Toch is het de vraag of ouders, zoals Marcouch hoopt, de islamlessen op openbare basisscholen als substituut zullen zien voor de Koranscholen. De Koranscholen gaan veel dieper in op de materie dan de islamlessen op de openbare scholen. Daar ligt het accent eerder op de praktische kanten van de islam.
“Onze lessen komen niet in de plaats van de Koranscholen, ze zijn anders”, zegt Mesut Disli van Spior. “In de moskee krijgen kinderen les in hoe ze de Koran moeten lezen, terwijl in onze lessen de nadruk veeleer ligt op kennis over de islam, bijvoorbeeld over de vijf zuilen van de islam, over het leven van de profeet, over islamitische feestdagen, het leven als moslim in de Nederlandse samenleving, etcetera.”
Disli ziet meer heil in een tweesporenbeleid – aan de ene kant islamlessen op de basisschool en aan de andere kant verbetering van het onderwijs op de Koranscholen. Disli: “Wij proberen om via bijscholing de pedagogische kwaliteit te verbeteren op de Koranscholen. Daarom laten we de docenten daar een assessment-test doen. Op basis van die test bieden we bijscholing op maat: sommige docenten blijken behoefte te hebben aan bijscholing op communicatief vlak, andere docenten juist op pedagogisch vlak.”
Weinig animo
De animo voor Islamlessen onder openbare basisscholen is buiten de regio Rijnmond en Lelystad nog gering. Voor de zomervakantie stuurde de landelijke koepelorganisatie Dienstencentrum GVO en HVO een brief naar alle openbare basisscholen in Nederland om de mogelijkheid van godsdienstonderwijs onder de aandacht te brengen.
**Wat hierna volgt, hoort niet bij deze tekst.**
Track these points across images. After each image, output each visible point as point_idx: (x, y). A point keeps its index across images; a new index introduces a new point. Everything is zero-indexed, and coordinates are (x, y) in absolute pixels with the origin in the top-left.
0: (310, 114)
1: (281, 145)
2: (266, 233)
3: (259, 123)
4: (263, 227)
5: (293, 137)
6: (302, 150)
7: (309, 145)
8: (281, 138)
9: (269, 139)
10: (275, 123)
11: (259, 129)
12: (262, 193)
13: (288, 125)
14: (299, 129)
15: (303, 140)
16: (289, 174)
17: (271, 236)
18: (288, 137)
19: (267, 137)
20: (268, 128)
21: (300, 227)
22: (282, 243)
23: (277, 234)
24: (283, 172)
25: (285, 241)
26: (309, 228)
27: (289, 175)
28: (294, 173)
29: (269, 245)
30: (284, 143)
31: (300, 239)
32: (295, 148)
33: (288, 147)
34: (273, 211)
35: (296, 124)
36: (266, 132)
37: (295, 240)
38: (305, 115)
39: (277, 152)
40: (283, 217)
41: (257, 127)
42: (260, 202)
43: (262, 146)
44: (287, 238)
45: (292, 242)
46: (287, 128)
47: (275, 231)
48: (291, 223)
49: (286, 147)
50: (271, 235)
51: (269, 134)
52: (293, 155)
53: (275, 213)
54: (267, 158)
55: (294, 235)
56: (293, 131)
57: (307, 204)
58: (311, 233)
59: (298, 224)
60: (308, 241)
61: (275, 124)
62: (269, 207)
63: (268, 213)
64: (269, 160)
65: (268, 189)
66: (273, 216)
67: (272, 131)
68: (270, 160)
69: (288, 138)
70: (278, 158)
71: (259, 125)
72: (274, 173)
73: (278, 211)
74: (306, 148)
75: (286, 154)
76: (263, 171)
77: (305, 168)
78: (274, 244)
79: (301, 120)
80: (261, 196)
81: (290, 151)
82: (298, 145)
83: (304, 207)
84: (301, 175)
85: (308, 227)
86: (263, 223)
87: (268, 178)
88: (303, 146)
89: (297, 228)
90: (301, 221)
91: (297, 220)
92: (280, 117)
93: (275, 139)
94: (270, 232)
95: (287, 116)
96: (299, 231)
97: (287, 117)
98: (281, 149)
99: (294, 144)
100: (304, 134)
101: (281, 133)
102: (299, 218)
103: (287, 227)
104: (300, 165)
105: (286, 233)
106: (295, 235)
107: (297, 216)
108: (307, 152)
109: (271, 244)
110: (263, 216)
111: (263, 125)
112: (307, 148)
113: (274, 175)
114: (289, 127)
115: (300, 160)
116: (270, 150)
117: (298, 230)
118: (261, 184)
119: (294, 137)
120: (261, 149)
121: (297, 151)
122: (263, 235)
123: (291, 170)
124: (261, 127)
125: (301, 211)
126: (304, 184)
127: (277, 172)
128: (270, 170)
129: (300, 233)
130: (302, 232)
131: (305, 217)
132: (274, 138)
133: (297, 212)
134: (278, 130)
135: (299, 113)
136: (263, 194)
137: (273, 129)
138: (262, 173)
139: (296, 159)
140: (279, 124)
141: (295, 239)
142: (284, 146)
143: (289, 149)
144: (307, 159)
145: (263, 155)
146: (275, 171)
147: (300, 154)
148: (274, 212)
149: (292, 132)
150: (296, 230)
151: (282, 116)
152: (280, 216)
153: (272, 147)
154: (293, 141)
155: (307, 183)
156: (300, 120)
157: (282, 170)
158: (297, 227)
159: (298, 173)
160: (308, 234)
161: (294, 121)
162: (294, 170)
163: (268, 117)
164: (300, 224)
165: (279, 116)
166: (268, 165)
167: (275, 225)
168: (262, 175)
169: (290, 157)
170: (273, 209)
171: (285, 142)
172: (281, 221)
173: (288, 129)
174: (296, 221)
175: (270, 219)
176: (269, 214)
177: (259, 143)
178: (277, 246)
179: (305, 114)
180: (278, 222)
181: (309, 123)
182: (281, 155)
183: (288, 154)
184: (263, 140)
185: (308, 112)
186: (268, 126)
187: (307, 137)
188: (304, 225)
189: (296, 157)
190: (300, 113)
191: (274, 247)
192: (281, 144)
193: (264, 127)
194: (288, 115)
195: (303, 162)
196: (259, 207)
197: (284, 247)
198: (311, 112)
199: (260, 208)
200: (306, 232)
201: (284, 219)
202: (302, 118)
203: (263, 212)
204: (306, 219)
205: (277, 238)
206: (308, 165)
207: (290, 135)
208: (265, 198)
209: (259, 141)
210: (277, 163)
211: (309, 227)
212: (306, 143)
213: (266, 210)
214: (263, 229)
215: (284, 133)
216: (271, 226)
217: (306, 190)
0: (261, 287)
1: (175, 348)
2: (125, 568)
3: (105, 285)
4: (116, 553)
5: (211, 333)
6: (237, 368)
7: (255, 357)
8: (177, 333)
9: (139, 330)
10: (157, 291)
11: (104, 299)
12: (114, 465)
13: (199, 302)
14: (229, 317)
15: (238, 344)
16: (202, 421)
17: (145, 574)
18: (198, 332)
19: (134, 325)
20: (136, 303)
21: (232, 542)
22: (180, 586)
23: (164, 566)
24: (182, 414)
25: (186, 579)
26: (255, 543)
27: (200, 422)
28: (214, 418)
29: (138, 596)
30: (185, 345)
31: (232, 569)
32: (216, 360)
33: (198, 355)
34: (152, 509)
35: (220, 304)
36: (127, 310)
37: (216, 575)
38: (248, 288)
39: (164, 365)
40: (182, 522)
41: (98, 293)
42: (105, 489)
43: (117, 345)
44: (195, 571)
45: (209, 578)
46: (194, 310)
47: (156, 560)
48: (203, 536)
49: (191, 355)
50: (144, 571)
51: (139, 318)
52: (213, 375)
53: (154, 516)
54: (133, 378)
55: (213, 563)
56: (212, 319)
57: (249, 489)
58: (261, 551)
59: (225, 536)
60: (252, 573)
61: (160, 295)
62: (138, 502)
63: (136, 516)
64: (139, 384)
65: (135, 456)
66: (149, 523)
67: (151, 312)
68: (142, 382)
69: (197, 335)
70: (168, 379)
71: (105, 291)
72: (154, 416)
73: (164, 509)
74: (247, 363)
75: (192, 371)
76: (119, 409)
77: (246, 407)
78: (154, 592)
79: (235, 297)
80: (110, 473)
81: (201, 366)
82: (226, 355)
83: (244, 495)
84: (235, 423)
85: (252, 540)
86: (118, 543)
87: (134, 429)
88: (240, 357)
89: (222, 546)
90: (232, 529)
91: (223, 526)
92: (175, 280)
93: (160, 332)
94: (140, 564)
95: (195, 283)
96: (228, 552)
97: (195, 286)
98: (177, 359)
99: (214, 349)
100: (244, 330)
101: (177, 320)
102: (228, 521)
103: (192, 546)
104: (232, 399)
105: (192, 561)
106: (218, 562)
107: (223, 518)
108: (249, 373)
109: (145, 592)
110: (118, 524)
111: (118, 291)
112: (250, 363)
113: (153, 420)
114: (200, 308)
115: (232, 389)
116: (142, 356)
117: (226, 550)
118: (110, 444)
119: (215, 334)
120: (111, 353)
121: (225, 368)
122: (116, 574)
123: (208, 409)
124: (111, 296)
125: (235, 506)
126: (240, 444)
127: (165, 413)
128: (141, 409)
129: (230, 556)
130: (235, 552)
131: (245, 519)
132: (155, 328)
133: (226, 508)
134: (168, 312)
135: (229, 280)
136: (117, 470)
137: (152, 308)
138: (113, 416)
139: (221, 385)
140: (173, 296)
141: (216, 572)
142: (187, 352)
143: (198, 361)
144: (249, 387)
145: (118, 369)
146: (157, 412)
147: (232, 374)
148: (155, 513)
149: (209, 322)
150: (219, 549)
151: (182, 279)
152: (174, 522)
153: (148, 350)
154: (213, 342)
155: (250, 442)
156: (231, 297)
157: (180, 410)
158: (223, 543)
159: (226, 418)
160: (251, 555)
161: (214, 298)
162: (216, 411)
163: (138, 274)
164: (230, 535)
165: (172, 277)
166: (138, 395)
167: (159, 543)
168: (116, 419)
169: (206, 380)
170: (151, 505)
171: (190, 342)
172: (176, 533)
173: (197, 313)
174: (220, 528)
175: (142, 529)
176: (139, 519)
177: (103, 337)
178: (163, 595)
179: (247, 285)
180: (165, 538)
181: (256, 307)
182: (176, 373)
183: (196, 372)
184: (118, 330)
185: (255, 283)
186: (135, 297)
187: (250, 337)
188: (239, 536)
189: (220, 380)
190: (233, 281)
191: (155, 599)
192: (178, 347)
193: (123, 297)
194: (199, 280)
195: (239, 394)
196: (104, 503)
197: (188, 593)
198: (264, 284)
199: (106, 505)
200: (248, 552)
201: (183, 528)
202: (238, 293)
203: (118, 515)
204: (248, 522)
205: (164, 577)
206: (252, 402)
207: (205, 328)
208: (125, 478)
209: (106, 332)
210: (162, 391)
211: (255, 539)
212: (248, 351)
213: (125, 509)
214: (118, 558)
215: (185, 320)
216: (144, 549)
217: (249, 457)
Vooralsnog kreeg slechts een miniem aantal scholen voldoende meldingen van ouders binnen om per 1 september islamlessen aan te bieden. Ook in Slotervaart is het door Marcouch gewenste Islamonderwijs nog niet van de grond gekomen.
Toch denkt Fatimazohra Hadjar dat islamonderwijs op openbare scholen de beste manier is om de misstanden op Koranscholen uit de wereld te helpen. “Ouders moeten kinderen neerzetten op een plek waar de docenten hart voor de zaak hebben, waar ze pedagogisch geschoold zijn en waar controle mogelijk is. Ouders moeten leren inzien dat de Koranschool niet de beste plek voor hun kinderen is. Dat vereist een cultuuromslag. Ze gaan er vanuit dat de moskee veilig is omdat moslims hun kinderen daar al eeuwenlang naartoe brengen. Maar we leven niet meer in de middeleeuwen.”